Over the course of nearly two dozen songs, the audience was taken on a musical tour of the iconic performer’s most popular songs from the past four decades, along with a couple of deeper cuts and a pair of tunes from his latest album – all of it rendered with a vibrancy that belied the fact that this was the very last stop on this North American leg of the current tour … and in Bangor, Maine no less. It would be hard to fault him if he and the band were to phone it in a bit and offer up a 75 percent effort.

Instead, we got 140 minutes of exquisite showmanship, consummate professionalism and musical magic. It was the sort of show where literally every song likely served as a personal highlight for some segment of the audience; one got the sense that Sir Elton understood that reality and gave his all to every one of them. Obviously, he’s been doing this for a very long time and can almost certainly turn it on and off at will, but it still seemed genuine, like he was invested in making sure that anyone seeing him live for the first time would be rewarded with a memorable experience.

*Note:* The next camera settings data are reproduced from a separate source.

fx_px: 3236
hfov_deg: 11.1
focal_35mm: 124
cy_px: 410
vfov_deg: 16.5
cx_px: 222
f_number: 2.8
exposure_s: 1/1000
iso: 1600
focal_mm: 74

(This is a sentiment that has probably been over-expressed in recent years, but it still bears repeating: Elton John performed in Bangor, Maine. A decade ago, the notion of a performer of his caliber playing this town would have seemed absurd. And the Bangor of my youth? Forget about it. But thanks to the efforts of many thoughtful and innovative people, the cultural landscape has evolved. Again – it’s a bit broken record-y, but those of us with longer memories are always going to be just a little bit awed by the transformation.)

Choosing highlights is a tricky thing; the truth is that it would be fairly easy to treat every song as a highlight. He led off the set with “The Bitch is Back” and “Bennie and the Jets” – two high-energy and iconic entries in the vast Elton John discography. That one-two punch set the engaged, entertaining tone that the audience would be given all night long.

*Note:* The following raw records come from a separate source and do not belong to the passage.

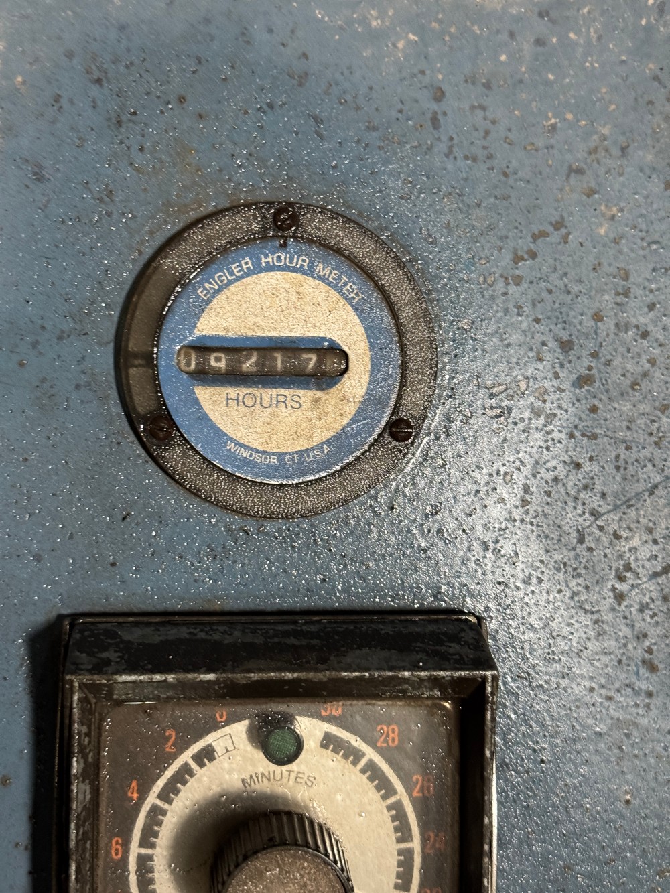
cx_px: 335
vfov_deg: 39.7
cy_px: 446
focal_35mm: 48
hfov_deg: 30.3
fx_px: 1239
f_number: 1.78
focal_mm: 6.76
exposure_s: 1/56
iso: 250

It’s kind of remarkable to consider just how many incredible songs Elton John has recorded – he and the band laid down some awesome renditions of memorable tunes like “Philadelphia Freedom,” “Tiny Dancer,” “Goodbye Yellow Brick Road” and “Crocodile Rock.” There was a rousing take on “Have Mercy on the Criminal.” And there was a beautiful and touching performance of “Candle in the Wind” for the encore that closed the show. He offered up a couple of cuts from the new album – both good; the ballad “A Good Heart” was particularly strong. I could go on and on.

And I will.

My personal favorite moment of the night was the performance of “Levon” – and not just because it’s probably my favorite Elton John song. Not only was it awesome to hear it played live while bearing witness to Sir Elton’s masterful work on the piano, but he and the band decided to take a walk at the end. Solo after solo was trotted out as the entire onstage cohort riffed away with casual excellence, powering through to a magnificent crescendo. Was it a rehearsed part of the performance? Probably, but it hardly matters. What mattered is that it FELT fresh and new. I wouldn’t have thought it possible, but I actually love “Levon” more now.

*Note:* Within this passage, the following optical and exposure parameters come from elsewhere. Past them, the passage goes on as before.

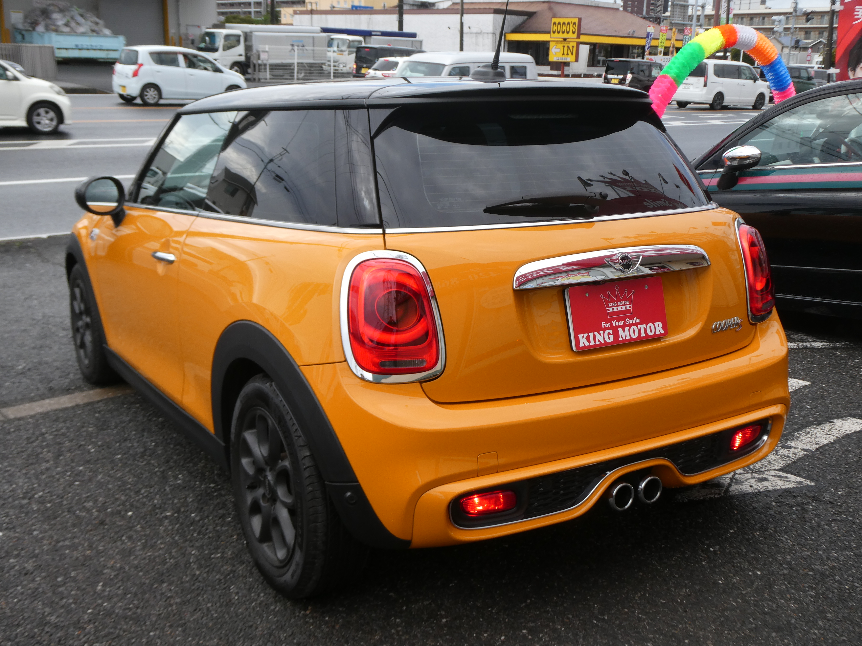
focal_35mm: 35
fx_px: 872
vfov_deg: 40.7
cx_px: 431
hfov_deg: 52.6
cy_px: 323
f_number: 3.7
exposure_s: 1/200
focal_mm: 6.3
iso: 80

Elton John’s charisma is undeniable; he commanded a room packed to the rafters with thousands simply by walking onto the stage. That presence was only magnified with the gentle humility with which he engaged the crowd. Between each song, he rose from the piano and emotionally interacted with the audience, smiling and pointing and generally being charming. Those moments served to make a full evening feel all the fuller.

All of this is indicative of just how gifted a performer Elton John is. Despite having spent nearly half a century touring, the 70-year-old appears to truly love what he does as much as ever. His smiling enthusiasm never rang false; this is a man whose passion for his craft has yet to dampen. Sure, he might not be able to find the higher vocal ranges like he once could, but he’s a gifted enough musician to adjust accordingly. The performance – the moment – is what’s important.

And in this show, Elton John never once missed a moment. He’s still standing. And for much of the night, so were the 3,000-plus people in the CIC.